(Pixel coordinate listings)
__________

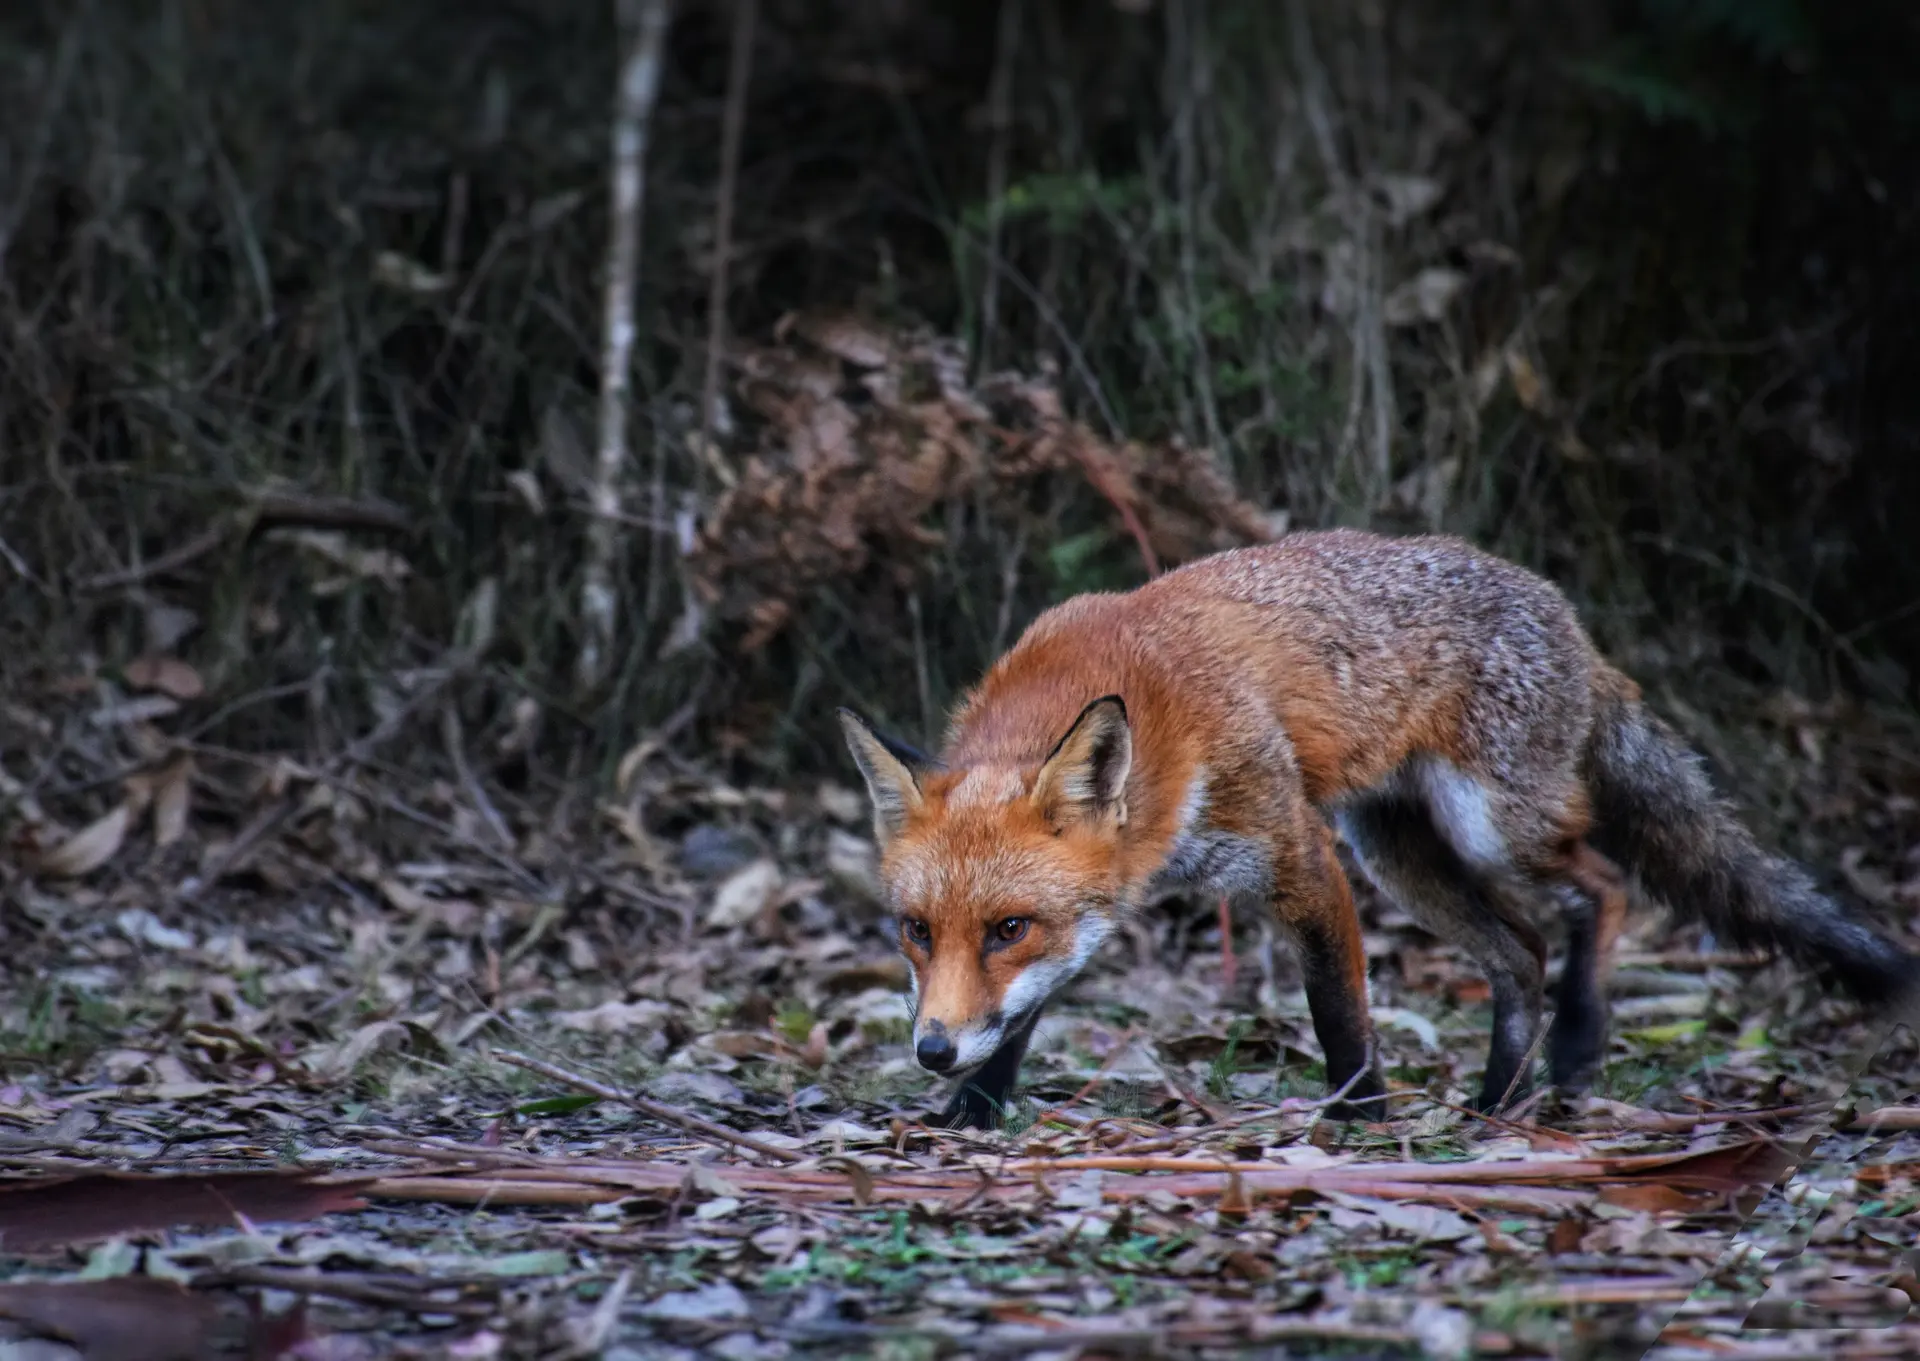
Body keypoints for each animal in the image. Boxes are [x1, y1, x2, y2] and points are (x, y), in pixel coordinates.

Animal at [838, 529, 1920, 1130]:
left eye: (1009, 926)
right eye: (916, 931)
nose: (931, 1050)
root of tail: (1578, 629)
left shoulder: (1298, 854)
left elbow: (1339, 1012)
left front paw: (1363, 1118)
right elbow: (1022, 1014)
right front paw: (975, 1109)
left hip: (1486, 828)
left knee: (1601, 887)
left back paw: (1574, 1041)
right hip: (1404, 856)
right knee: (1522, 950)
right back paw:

__________

### PROBLEM DESCRIPTION
What is needed is a copy of every line above in which "right" appears.

### SOLUTION BELOW
right eye: (916, 931)
right elbow: (1022, 1014)
right front paw: (975, 1109)
right hip: (1404, 856)
right knee: (1522, 950)
right back paw:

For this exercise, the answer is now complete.